## Exercise brief
Reproduce exactly the lines below, starting with the line that contains "detecta accidentes, incendios, peleas" and ending with the last line of the records, both included, and nothing else.

## Records provided
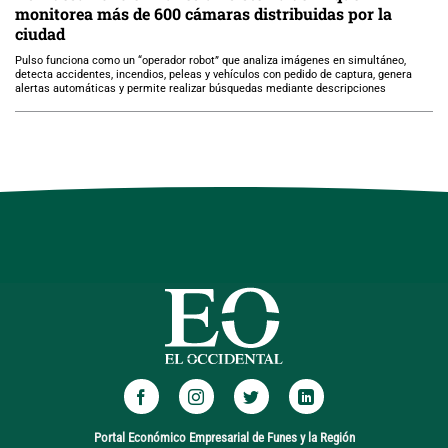
monitorea más de 600 cámaras distribuidas por la
ciudad
Pulso funciona como un “operador robot” que analiza imágenes en simultáneo,
detecta accidentes, incendios, peleas y vehículos con pedido de captura, genera
alertas automáticas y permite realizar búsquedas mediante descripciones
Portal Económico Empresarial de Funes y la Región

## Exercise result
detecta accidentes, incendios, peleas y vehículos con pedido de captura, genera
alertas automáticas y permite realizar búsquedas mediante descripciones
Portal Económico Empresarial de Funes y la Región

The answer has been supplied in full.